La Cour administrative d’appel de Paris, par un arrêt rendu le 16 janvier 2026, précise les garanties procédurales entourant le recours hiérarchique en matière fiscale. Le litige concernait la remise en cause de déductions foncières opérées par un contribuable au titre de travaux de grosses réparations sur un immeuble. Après un contrôle sur pièces, l’administration a notifié des rehaussements d’impôt sur le revenu que le Tribunal administratif de Paris a confirmés en première instance. Le requérant invoquait notamment l’irrégularité de la procédure en raison d’une information incomplète sur ses droits et l’absence d’entretien hiérarchique. La juridiction d’appel devait déterminer si l’omission de certaines mentions légales et le refus d’entrevue portaient atteinte aux droits de la défense du contribuable. Elle rejette la requête en considérant que les garanties sollicitées n’étaient pas prescrites par les textes applicables à cette procédure d’imposition. L’étude de cette décision permet d’analyser d’abord l’encadrement strict des garanties procédurales (I) avant d’examiner l’exigence probatoire pesant sur la déductibilité des charges foncières (II).
I. L’encadrement restrictif des garanties lors du recours hiérarchique
A. L’absence d’obligation d’information sur la faculté de recours
Le juge administratif rappelle que la proposition de rectification n’a pas à mentionner obligatoirement la possibilité d’exercer le recours hiérarchique prévu par le code. Il souligne qu’« aucune disposition législative ou réglementaire n’impose à l’administration de reproduire ces dispositions » au sein de l’acte notifiant les redressements au contribuable. Cette solution confirme le caractère facultatif de l’information relative à l’article L. 54 C du livre des procédures fiscales lors d’un contrôle fiscal. L’administration ne commet donc aucune irrégularité en n’explicitant pas les modalités de ce droit au stade de la proposition initiale de rectification. Le devoir de loyauté de l’administration n’est pas davantage méconnu lorsque les informations transmises, bien qu’imparfaites, n’ont pas empêché l’exercice effectif du recours.
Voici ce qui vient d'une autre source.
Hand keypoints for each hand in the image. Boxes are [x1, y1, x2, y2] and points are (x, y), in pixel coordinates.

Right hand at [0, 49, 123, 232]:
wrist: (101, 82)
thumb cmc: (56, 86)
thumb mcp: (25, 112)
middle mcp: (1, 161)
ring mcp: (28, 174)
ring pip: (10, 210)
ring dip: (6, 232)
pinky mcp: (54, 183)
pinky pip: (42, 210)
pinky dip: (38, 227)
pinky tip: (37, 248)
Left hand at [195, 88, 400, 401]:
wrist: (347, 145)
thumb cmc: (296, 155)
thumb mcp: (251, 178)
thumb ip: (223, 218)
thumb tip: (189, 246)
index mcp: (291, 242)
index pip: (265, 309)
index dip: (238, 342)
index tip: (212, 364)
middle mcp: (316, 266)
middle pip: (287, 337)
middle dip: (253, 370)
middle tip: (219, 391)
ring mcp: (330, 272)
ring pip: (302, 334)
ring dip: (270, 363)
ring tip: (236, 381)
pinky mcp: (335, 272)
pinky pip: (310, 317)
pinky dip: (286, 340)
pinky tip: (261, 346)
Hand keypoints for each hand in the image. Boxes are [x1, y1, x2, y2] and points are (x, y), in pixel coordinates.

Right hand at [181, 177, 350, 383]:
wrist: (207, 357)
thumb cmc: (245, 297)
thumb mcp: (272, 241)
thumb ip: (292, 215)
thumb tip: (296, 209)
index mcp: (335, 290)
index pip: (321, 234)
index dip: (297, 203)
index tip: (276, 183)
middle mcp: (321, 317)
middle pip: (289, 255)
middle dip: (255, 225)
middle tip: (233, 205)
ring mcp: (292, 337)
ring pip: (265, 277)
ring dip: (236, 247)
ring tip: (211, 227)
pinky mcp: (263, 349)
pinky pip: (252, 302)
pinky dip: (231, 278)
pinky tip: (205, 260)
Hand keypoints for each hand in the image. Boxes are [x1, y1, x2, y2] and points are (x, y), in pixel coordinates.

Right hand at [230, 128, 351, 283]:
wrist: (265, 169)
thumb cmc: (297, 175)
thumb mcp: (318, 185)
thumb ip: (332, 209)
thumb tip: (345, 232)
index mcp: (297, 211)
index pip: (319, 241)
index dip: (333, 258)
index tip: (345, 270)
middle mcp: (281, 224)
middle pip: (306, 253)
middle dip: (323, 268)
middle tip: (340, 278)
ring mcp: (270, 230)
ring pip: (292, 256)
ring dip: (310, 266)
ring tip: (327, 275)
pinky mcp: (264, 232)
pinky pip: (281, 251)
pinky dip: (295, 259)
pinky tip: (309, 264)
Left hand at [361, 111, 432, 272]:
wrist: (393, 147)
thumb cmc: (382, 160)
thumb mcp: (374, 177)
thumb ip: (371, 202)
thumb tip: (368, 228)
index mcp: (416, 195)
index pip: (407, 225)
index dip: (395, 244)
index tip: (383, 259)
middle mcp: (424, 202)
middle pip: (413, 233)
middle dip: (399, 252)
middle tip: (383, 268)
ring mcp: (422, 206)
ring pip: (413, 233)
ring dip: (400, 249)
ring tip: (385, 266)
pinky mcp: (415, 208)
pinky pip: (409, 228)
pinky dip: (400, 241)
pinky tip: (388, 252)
B. L’inexistence d’un droit à l’entretien au stade hiérarchique
Le requérant soutenait également avoir été indûment privé d’un entretien contradictoire avec l’inspecteur divisionnaire chargé d’examiner son recours contre les rehaussements envisagés. La Cour écarte ce moyen en relevant que la lettre même de la loi ne prévoit aucun « droit à un entretien ou à un débat contradictoire ». Le recours hiérarchique en matière de contrôle sur pièces diffère ainsi sensiblement des garanties offertes dans le cadre d’une vérification de comptabilité. L’entretien ne constitue pas une garantie substantielle dont le défaut pourrait entraîner la décharge des impositions supplémentaires mises à la charge du requérant. L’administration conserve la maîtrise de l’utilité d’une telle entrevue, particulièrement lorsque le contribuable s’abstient de produire les documents justificatifs qui lui sont demandés. Au-delà de ces aspects formels, le litige porte sur la capacité du propriétaire à démontrer la réalité des travaux dont il demande la déduction.
II. La rigueur de la charge de la preuve concernant les charges déductibles
A. Le principe de justification des dépenses par le contribuable
L’arrêt réaffirme une jurisprudence constante relative à l’administration de la preuve en matière de revenus fonciers et de charges de la propriété immobilière. Il incombe au contribuable qui souhaite déduire des dépenses de son revenu brut de justifier précisément « de la réalité, de la consistance et du caractère déductible ». Cette obligation impose la présentation de pièces probantes permettant d’établir la nature exacte des travaux réalisés sur l’immeuble dont il est propriétaire. La simple affirmation du caractère déductible d’une somme ne suffit jamais à emporter la conviction du juge ou de l’administration fiscale. Le rehaussement devient inéluctable dès lors que le lien entre la dépense alléguée et les catégories de travaux autorisées par la loi n’est pas démontré.
B. Le rejet de la déduction pour carence documentaire
Dans cette affaire, le propriétaire invoquait une erreur déclarative commise de bonne foi en substituant des dépenses d’entretien à des frais de grosses réparations. La Cour rejette cet argument car le requérant « ne produit toutefois aucune pièce justificative relative à ces dépenses » susceptibles de caractériser des charges déductibles. L’absence totale de factures ou de devis détaillés interdit toute requalification des sommes litigieuses au profit du contribuable par le juge de l’impôt. La bonne foi alléguée reste sans incidence sur le bien-fondé des impositions dès lors que la preuve matérielle de la dépense fait défaut. Cette décision illustre la sévérité du contrôle juridictionnel face aux carences probatoires persistantes des contribuables lors des phases administrative et contentieuse.